A população brasileira vem sofrendo com a manutenção, pela gestão Castello Branco, da nefasta política de Preço de Paridade de Importação (PPI). Uma política que reajusta gasolina, óleo diesel e gás de cozinha com base no preço internacional do petróleo e na cotação do dólar – mesmo quando esses combustíveis são produzidos no país, com óleo brasileiro. Resultado: combustíveis caros, fretes e alimentos em alta, inflação subindo.

Para a FUP, a saída de Castello Branco é a oportunidade de a Petrobrás reforçar sua posição integrada e verticalizada, “do poço ao posto”, como são as grandes petroleiras do mundo. Fortalecendo suas operações nos diversos segmentos da cadeia de petróleo, gás natural e energia. Gerando empregos, negócios e renda, investindo em alta tecnologia e na capacitação de seu corpo técnico. Assim como fortalecendo a indústria brasileira fornecedora de bens e serviços.

Gestão desastrosa

Além disso, a gestão de Castello Branco, que aparentemente beneficiava os acionistas da Petrobrás, é desastrosa para a companhia em médio e longo prazos. Com efeito futuro no seu valor de mercado.

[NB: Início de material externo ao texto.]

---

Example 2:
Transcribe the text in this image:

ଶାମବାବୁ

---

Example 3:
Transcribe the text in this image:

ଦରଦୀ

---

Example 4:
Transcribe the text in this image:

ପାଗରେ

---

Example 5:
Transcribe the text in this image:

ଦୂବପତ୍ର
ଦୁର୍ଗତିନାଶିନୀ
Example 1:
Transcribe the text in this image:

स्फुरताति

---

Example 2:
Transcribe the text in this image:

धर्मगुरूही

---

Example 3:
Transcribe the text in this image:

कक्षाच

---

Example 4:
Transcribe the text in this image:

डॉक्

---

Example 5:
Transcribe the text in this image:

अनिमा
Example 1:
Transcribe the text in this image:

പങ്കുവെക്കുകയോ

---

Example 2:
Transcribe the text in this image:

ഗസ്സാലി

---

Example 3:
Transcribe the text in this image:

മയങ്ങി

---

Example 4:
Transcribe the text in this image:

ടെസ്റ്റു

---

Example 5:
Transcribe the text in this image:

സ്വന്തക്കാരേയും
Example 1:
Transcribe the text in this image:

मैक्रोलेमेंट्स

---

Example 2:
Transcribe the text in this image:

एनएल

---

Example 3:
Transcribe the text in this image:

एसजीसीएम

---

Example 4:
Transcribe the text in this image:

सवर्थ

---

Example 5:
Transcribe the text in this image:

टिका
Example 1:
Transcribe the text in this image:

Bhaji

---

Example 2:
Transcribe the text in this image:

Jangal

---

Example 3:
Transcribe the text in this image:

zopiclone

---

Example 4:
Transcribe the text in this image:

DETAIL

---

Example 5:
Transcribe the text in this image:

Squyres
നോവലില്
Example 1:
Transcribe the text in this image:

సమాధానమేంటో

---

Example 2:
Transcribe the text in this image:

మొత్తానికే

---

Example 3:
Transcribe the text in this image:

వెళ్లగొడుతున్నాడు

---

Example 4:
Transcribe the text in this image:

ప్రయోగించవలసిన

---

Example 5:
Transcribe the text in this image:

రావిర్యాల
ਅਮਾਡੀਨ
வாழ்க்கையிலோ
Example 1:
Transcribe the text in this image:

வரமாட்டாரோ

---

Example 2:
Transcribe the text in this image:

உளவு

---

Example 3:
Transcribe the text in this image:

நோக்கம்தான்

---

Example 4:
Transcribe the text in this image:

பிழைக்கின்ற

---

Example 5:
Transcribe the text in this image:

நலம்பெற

Com a venda de ativos importantes para o negócio da Petrobrás, como a BR Distribuidora, a Liquigás, campos de petróleo e gás natural, transportadoras de gás natural, como a TAG, termelétricas e usinas eólicas, a gestão de Castello Branco transformava a Petrobrás numa mera produtora e exportadora de petróleo, reduzindo seu valor no longo prazo e seu papel na economia nacional.

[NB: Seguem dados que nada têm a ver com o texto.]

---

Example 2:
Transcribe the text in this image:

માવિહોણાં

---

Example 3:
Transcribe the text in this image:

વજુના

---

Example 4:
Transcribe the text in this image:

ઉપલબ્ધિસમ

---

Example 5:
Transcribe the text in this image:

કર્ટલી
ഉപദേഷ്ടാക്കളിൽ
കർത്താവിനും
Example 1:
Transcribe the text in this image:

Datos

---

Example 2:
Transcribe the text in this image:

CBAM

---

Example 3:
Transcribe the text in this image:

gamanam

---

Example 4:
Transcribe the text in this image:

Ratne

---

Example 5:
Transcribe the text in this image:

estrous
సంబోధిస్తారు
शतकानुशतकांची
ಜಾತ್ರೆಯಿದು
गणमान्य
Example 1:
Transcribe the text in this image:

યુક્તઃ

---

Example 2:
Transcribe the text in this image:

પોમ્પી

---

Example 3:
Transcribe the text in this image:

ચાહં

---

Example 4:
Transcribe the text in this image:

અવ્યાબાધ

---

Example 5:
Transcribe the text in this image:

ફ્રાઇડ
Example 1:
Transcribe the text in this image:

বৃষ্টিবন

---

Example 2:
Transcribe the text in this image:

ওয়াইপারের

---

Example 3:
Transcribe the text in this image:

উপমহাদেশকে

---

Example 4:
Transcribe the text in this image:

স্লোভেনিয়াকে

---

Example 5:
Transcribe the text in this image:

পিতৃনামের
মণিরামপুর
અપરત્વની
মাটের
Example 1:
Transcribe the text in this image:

O mais recente desastre econômico e financeiro cometido por Castello Branco foi a venda da Refinaria Landulpho Alves (RLAM), na Bahia, para o Fundo Mubadala, de Abu Dhabi, anunciada no início deste mês. A venda integra um programa de desinvestimento da empresa que abre mão de sua liderança no refino brasileiro alegando a criação de uma concorrência – o que é falacioso.

A venda da RLAM, fechada apressadamente e sem necessidade num momento de pandemia e crise econômica global, renderá à Petrobrás US$ 1,65 bilhão. No entanto, cálculos do Instituto de Estudos Estratégicos de Petróleo, Gás Natural e Biocombustíveis (Ineep) mostram que a planta vale entre US$ 3 bilhões e US$ 4 bilhões. O banco BTG também pontuou que a RLAM foi vendida por um valor pelo menos 35% menor do que valeria. Prejuízo para a Petrobrás e para o Brasil.

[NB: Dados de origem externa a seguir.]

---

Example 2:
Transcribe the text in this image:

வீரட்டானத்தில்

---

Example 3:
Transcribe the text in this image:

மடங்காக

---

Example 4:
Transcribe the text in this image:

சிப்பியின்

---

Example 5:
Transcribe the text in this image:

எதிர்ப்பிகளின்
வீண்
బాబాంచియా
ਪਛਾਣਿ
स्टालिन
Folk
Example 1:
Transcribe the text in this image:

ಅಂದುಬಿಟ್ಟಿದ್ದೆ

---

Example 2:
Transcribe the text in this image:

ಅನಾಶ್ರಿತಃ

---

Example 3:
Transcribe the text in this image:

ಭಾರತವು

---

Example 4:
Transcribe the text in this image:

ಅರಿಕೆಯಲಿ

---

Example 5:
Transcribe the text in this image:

Com a queda de Roberto Castello Branco, a FUP e seus sindicatos esperam que a Petrobrás retome seu protagonismo na economia brasileira. Sobretudo diante da incompetência do governo federal de adotar medidas justas e socialmente responsáveis para a retomada econômica do país em um momento tão grave quando o da pandemia de Covid-19.